**What to work on**
Write out each record exactly as it stands. No pictures belong in the copy.

Saved entries
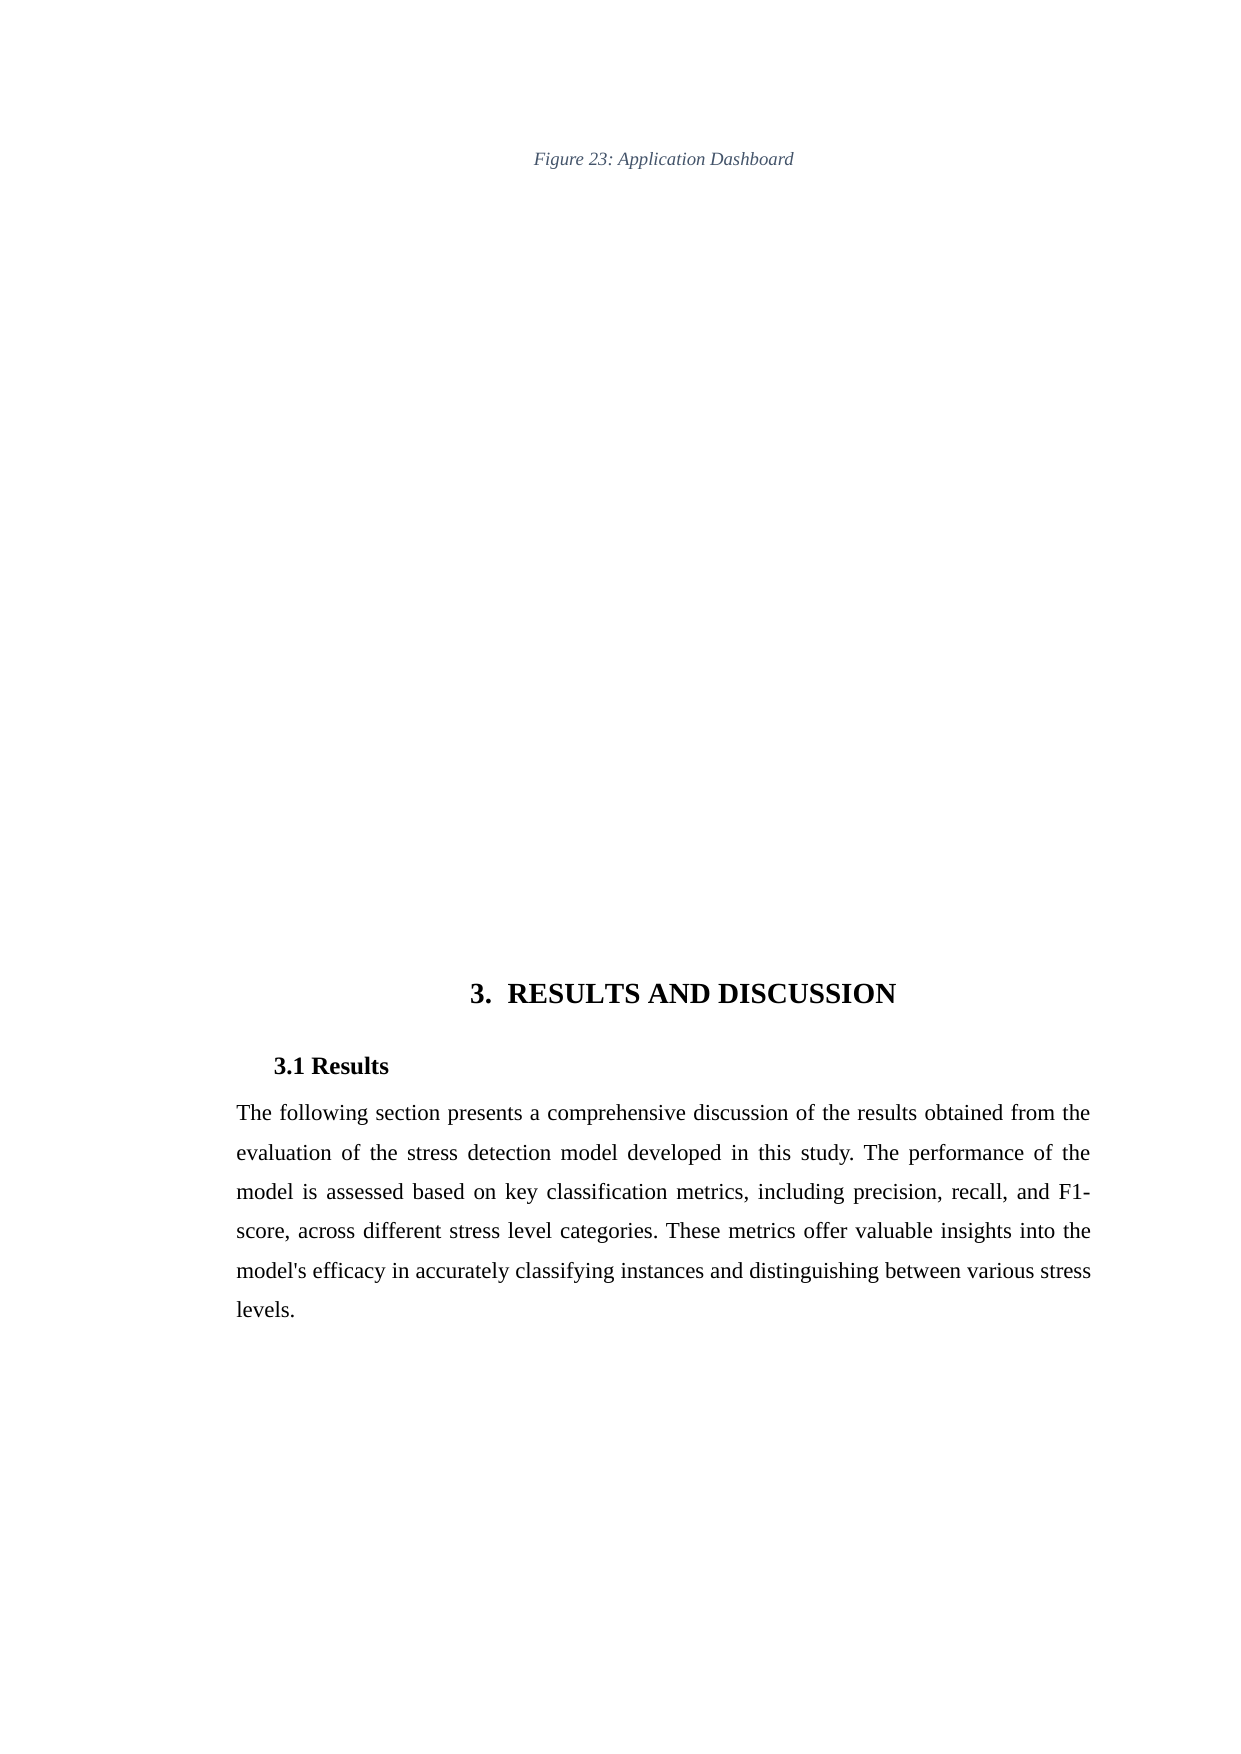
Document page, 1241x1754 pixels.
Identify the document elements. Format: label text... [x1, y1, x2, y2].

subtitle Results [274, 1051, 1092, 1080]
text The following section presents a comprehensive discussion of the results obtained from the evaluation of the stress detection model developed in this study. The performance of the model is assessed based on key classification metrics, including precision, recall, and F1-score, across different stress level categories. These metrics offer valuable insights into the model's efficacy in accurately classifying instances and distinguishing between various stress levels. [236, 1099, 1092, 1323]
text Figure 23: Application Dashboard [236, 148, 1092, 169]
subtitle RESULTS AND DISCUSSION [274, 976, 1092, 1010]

**Exercise response**
Document page, 1241x1754 pixels.
Identify the document elements. Format: label text... [x1, y1, x2, y2].

subtitle Results [274, 1051, 1092, 1080]
text The following section presents a comprehensive discussion of the results obtained from the evaluation of the stress detection model developed in this study. The performance of the model is assessed based on key classification metrics, including precision, recall, and F1-score, across different stress level categories. These metrics offer valuable insights into the model's efficacy in accurately classifying instances and distinguishing between various stress levels. [236, 1099, 1092, 1323]
text Figure 23: Application Dashboard [236, 148, 1092, 169]
subtitle RESULTS AND DISCUSSION [274, 976, 1092, 1010]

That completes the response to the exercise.